▶ [DESCRIPTION OF THE TASK]:
Please repeat, word for word, the lines of the items below starting with the line containing "１を主張する理由：各人が、同じ金額の税金を納めるこ" and going on through the line containing "sąsiedztwo jezior.", with both of those lines included. Leave the pictures out of your answer.

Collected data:
╔══

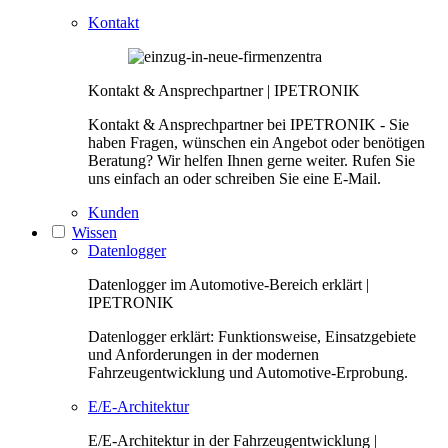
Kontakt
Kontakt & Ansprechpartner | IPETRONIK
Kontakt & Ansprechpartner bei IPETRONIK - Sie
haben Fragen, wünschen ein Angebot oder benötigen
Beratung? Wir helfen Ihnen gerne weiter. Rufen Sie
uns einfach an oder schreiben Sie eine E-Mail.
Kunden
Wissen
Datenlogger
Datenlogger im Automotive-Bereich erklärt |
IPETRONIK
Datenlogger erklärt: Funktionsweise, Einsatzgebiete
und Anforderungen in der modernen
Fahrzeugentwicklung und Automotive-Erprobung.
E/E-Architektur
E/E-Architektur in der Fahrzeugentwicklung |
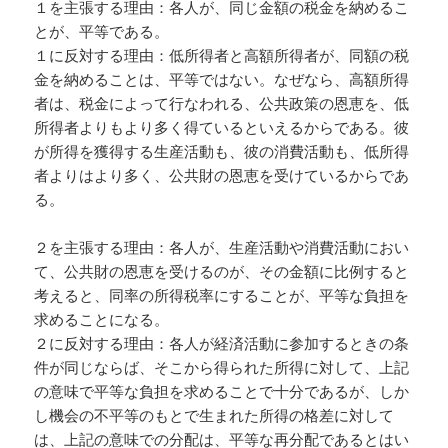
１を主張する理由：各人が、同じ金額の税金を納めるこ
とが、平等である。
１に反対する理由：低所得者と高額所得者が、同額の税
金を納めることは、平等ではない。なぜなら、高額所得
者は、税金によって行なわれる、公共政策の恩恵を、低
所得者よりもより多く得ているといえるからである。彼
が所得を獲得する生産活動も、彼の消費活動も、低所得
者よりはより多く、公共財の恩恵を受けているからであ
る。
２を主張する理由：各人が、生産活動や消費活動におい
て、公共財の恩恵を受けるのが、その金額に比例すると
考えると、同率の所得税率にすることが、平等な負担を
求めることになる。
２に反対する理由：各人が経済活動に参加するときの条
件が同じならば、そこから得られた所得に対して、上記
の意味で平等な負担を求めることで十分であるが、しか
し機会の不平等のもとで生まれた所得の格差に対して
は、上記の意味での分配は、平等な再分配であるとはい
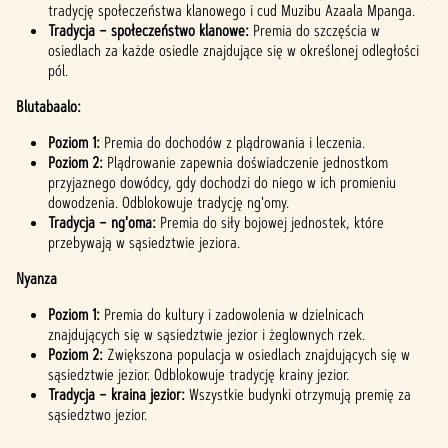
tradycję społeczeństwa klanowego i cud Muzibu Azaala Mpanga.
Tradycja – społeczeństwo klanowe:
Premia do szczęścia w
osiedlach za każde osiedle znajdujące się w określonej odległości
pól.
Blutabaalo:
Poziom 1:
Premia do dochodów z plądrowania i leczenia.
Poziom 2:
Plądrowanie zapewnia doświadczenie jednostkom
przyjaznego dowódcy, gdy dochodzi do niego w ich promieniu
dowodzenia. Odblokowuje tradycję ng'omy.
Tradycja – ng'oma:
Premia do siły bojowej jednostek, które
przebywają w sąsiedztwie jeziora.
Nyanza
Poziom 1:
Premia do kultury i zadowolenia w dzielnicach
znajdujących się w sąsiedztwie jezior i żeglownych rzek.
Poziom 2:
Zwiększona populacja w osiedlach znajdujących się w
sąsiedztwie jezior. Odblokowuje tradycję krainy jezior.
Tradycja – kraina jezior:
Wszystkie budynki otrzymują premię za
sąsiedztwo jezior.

╚══
╔══

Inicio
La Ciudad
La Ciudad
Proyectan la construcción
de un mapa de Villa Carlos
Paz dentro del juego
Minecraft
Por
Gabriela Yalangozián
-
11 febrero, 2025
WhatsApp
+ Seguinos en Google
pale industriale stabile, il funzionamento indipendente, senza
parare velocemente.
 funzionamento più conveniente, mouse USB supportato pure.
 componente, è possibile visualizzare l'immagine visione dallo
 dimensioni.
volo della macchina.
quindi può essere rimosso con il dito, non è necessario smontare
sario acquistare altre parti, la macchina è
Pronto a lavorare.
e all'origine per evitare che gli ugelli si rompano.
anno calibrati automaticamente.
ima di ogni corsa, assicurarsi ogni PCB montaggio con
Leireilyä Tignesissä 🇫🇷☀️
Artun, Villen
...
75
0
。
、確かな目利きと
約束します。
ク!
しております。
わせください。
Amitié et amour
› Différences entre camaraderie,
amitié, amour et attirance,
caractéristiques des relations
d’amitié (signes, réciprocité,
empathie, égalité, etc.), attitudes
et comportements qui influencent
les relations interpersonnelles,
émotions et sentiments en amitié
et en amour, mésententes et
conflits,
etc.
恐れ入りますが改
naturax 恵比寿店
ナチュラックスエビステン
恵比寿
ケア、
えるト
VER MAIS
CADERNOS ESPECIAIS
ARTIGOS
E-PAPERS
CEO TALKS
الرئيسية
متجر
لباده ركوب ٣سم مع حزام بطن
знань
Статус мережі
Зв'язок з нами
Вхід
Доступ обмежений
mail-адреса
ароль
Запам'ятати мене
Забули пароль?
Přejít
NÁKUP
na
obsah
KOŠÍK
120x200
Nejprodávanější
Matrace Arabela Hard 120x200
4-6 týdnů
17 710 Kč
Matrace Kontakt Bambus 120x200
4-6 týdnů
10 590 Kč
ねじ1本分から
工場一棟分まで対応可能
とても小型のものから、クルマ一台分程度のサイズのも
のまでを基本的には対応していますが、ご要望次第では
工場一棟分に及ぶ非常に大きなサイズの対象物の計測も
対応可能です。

╚══

▶ [RESPONSE]:
１を主張する理由：各人が、同じ金額の税金を納めるこ
とが、平等である。
１に反対する理由：低所得者と高額所得者が、同額の税
金を納めることは、平等ではない。なぜなら、高額所得
者は、税金によって行なわれる、公共政策の恩恵を、低
所得者よりもより多く得ているといえるからである。彼
が所得を獲得する生産活動も、彼の消費活動も、低所得
者よりはより多く、公共財の恩恵を受けているからであ
る。
２を主張する理由：各人が、生産活動や消費活動におい
て、公共財の恩恵を受けるのが、その金額に比例すると
考えると、同率の所得税率にすることが、平等な負担を
求めることになる。
２に反対する理由：各人が経済活動に参加するときの条
件が同じならば、そこから得られた所得に対して、上記
の意味で平等な負担を求めることで十分であるが、しか
し機会の不平等のもとで生まれた所得の格差に対して
は、上記の意味での分配は、平等な再分配であるとはい
tradycję społeczeństwa klanowego i cud Muzibu Azaala Mpanga.
Tradycja – społeczeństwo klanowe:
Premia do szczęścia w
osiedlach za każde osiedle znajdujące się w określonej odległości
pól.
Blutabaalo:
Poziom 1:
Premia do dochodów z plądrowania i leczenia.
Poziom 2:
Plądrowanie zapewnia doświadczenie jednostkom
przyjaznego dowódcy, gdy dochodzi do niego w ich promieniu
dowodzenia. Odblokowuje tradycję ng'omy.
Tradycja – ng'oma:
Premia do siły bojowej jednostek, które
przebywają w sąsiedztwie jeziora.
Nyanza
Poziom 1:
Premia do kultury i zadowolenia w dzielnicach
znajdujących się w sąsiedztwie jezior i żeglownych rzek.
Poziom 2:
Zwiększona populacja w osiedlach znajdujących się w
sąsiedztwie jezior. Odblokowuje tradycję krainy jezior.
Tradycja – kraina jezior:
Wszystkie budynki otrzymują premię za
sąsiedztwo jezior.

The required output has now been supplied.